- [FRAGMENTO DE LECTURA]
Cada cosa que estaba viviendo me parecía una pesadilla. Pronto fueron llegando las noticias de la destrucción en la provincia de Manabí. Se decía que en Pedernales había sido el epicentro y que había quedado prácticamente destruido, que Manta también estaba muy afectada, que en Portoviejo habían muchas víctimas, se decía que en general la situación era crítica en la costa pacífica del Ecuador. Yo viajaba al otro día en la mañana para Pedernales, así que me había salvado por un pelo de estar en aquél pueblo que quedó en escombros y con tantos muertos. Mi amigo Duván habló con una tía que vive en ese pueblo y ya todo estaba cuadrado para que me recibieran y alojaran en su casa por unos días. Yo había programado en mi viaje por la ruta del sol, que después de Atacames llegaría a Pedernales.

Las baterías de los celulares se fueron descargando poco a poco y el hecho de quedar incomunicados nos generó mayor preocupación. También vino con el paso de las horas el hambre, la sed, el cansancio y la zozobra de qué hacer. Finalmente después de la media noche la gente descendió de la loma. Varios nos resistimos a bajar y preferimos esperar otro rato en la carretera. Al rato empezó a lloviznar y eso espantó a muchos, así que pocos quedamos donde estábamos. Desde arriba mirábamos la sombra del mar, atentos a cualquier cosa extraña que se manifestara. Por fin llegó la luz en una parte de Atacames y eso nos dio algo de esperanza. En ese momento cada quien cogió camino a su hospedaje.

- [DATOS ALMACENADOS]
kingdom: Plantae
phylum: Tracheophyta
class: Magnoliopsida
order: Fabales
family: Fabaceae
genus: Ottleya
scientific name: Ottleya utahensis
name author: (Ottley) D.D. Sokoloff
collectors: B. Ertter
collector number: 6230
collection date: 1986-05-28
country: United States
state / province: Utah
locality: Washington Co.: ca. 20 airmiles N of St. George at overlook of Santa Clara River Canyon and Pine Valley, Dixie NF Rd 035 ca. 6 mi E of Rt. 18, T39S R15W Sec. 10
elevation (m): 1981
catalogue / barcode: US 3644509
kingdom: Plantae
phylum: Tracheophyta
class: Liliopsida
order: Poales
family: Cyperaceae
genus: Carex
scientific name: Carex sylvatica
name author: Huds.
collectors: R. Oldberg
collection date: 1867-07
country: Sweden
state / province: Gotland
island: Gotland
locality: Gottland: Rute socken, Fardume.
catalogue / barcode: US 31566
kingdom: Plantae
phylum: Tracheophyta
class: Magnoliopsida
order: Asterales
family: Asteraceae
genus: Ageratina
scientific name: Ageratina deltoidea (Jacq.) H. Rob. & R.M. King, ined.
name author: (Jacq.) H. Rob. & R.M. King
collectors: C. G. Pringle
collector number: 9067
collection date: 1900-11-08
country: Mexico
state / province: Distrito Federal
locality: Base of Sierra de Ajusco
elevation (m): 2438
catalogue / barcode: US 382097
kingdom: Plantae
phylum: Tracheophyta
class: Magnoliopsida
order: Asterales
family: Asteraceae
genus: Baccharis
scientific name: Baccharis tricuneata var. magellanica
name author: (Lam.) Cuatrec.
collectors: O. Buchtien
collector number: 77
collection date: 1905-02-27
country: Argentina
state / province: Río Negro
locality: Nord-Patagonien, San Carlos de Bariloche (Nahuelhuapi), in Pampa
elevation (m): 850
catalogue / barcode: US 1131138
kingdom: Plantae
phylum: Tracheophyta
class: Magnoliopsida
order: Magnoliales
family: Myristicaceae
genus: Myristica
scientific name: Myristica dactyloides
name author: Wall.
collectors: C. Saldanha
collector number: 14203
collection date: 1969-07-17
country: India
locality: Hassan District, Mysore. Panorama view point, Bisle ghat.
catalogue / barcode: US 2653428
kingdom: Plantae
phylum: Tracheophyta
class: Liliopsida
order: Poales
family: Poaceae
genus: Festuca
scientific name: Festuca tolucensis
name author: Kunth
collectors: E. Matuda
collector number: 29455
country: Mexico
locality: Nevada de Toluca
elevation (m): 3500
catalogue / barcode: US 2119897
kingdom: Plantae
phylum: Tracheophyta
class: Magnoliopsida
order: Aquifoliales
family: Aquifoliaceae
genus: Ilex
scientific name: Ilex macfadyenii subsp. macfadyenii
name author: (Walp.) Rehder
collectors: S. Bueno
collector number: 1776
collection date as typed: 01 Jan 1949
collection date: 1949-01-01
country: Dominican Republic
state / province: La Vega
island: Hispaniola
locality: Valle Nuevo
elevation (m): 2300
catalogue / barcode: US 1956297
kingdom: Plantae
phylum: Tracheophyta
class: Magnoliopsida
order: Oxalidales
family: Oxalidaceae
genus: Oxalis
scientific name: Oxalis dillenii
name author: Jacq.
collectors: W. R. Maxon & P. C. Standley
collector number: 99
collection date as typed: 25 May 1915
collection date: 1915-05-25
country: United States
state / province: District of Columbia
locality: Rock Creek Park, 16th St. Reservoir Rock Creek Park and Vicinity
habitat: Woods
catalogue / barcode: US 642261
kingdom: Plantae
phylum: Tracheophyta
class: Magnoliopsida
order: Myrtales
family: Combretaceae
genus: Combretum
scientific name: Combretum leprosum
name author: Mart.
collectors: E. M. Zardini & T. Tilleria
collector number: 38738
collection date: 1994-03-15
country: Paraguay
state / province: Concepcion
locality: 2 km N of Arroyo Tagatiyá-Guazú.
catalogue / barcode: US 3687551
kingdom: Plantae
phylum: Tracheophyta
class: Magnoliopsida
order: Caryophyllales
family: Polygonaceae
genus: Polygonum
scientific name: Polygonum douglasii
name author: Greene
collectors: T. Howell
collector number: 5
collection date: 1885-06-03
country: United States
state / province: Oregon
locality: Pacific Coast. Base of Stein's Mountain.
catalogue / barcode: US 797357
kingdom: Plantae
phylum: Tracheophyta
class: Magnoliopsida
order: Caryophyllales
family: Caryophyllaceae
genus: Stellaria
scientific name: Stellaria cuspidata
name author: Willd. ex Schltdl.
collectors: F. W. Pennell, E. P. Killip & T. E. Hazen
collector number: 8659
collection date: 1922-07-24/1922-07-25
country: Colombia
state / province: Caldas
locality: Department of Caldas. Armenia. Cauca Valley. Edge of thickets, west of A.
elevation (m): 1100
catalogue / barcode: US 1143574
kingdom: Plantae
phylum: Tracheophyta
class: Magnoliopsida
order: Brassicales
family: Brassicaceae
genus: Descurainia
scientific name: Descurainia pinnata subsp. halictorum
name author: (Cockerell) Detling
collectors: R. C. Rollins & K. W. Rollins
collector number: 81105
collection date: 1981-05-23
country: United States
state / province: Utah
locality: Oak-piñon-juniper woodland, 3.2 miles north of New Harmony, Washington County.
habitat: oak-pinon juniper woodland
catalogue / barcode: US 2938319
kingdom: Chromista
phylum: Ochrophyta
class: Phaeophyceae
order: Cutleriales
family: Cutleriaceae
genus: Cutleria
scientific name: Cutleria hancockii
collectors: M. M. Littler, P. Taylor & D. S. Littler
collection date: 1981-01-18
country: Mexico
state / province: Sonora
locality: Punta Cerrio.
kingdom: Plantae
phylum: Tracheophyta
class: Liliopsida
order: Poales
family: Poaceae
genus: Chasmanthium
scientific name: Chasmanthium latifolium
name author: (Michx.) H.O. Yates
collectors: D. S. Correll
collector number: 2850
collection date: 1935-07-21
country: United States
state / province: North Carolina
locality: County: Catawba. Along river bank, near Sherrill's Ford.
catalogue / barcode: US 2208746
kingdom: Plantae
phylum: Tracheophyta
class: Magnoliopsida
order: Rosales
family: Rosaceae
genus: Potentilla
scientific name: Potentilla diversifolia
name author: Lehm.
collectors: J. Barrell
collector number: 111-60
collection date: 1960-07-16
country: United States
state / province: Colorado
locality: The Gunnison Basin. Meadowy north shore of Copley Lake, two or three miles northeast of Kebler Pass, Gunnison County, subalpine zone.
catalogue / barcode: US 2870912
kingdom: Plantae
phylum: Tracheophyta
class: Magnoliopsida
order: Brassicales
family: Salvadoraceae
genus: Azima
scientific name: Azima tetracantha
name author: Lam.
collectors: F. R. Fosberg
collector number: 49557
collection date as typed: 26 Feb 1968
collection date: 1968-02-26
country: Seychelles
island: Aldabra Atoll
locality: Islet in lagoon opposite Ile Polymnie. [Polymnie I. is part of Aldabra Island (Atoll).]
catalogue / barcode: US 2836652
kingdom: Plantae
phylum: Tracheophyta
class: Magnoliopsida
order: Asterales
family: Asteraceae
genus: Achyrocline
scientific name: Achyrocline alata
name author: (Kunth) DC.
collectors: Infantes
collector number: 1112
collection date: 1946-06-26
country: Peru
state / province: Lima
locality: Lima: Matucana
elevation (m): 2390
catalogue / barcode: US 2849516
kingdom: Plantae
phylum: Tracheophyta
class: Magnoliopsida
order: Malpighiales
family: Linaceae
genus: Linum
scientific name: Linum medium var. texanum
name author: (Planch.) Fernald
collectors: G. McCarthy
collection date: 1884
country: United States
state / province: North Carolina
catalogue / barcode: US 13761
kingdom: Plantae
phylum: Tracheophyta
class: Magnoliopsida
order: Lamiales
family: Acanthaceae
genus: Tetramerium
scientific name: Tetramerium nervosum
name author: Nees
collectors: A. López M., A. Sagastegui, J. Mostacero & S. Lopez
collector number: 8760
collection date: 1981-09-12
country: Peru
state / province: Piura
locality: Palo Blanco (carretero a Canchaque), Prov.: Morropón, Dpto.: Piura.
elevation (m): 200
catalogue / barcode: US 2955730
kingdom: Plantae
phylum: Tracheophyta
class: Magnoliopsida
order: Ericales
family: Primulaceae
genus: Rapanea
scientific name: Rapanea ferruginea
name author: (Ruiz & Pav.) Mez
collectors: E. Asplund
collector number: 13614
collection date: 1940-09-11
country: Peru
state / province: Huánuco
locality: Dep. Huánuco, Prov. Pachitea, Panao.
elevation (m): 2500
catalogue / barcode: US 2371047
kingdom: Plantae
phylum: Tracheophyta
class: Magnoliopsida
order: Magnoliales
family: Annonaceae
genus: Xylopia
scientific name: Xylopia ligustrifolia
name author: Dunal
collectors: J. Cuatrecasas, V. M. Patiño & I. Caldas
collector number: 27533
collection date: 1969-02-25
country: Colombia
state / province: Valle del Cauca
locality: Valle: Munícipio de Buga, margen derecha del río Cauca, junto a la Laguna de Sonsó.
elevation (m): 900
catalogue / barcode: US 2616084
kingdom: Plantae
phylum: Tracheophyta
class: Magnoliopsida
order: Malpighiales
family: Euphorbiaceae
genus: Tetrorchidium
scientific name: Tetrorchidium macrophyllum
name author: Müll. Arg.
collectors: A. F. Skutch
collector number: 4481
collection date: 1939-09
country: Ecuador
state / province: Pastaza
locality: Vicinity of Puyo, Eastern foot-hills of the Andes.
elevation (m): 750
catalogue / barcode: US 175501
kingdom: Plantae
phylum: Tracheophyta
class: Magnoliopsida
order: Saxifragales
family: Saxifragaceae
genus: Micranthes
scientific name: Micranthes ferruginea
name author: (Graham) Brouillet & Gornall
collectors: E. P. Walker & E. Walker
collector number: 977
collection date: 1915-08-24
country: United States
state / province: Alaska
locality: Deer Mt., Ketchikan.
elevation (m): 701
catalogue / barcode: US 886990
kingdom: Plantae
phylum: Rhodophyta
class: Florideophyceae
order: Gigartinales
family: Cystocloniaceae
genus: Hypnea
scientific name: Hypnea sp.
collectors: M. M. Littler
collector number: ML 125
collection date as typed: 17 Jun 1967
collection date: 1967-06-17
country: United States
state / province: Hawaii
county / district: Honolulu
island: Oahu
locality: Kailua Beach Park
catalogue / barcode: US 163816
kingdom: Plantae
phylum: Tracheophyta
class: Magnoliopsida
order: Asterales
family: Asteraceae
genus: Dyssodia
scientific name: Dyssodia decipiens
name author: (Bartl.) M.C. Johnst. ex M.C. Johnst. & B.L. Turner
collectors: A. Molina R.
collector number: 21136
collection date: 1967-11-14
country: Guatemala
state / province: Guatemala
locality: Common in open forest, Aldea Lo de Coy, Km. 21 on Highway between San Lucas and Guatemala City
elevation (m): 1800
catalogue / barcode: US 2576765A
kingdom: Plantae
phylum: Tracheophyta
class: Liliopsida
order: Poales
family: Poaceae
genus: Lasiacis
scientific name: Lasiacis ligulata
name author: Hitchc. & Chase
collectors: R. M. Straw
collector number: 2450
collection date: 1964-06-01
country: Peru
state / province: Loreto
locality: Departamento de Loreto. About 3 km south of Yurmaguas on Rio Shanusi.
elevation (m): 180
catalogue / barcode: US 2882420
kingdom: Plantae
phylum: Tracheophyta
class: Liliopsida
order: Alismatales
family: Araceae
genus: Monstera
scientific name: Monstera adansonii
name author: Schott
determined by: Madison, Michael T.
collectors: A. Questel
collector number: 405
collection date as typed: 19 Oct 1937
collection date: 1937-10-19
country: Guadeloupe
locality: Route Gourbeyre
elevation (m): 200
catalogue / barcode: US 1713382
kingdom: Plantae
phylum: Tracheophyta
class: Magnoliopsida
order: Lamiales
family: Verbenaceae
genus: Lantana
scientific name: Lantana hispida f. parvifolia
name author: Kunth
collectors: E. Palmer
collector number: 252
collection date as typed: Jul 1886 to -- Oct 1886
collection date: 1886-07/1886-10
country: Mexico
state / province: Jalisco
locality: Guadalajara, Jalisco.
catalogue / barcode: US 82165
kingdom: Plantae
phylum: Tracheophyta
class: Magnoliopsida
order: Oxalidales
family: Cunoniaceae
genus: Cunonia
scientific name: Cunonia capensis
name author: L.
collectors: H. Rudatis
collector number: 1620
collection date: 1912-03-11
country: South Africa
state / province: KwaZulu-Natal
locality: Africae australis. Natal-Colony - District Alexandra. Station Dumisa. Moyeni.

- [EJERCICIO BREVE 1]
Traduce al inglés esta oración del fragmento de lectura: "Finalmente después de la media noche la gente descendió de la loma."
- [EJERCICIO BREVE 2]
Transcribe sin cambios las líneas de los registros que van desde la línea con "catalogue / barcode: US 1131138" hasta la línea con "collector number: 14203", ambas incluidas.

- [RESPUESTA COMPLETA 1]
Finally, after midnight, the people came down from the hill.

- [RESPUESTA COMPLETA 2]
catalogue / barcode: US 1131138
kingdom: Plantae
phylum: Tracheophyta
class: Magnoliopsida
order: Magnoliales
family: Myristicaceae
genus: Myristica
scientific name: Myristica dactyloides
name author: Wall.
collectors: C. Saldanha
collector number: 14203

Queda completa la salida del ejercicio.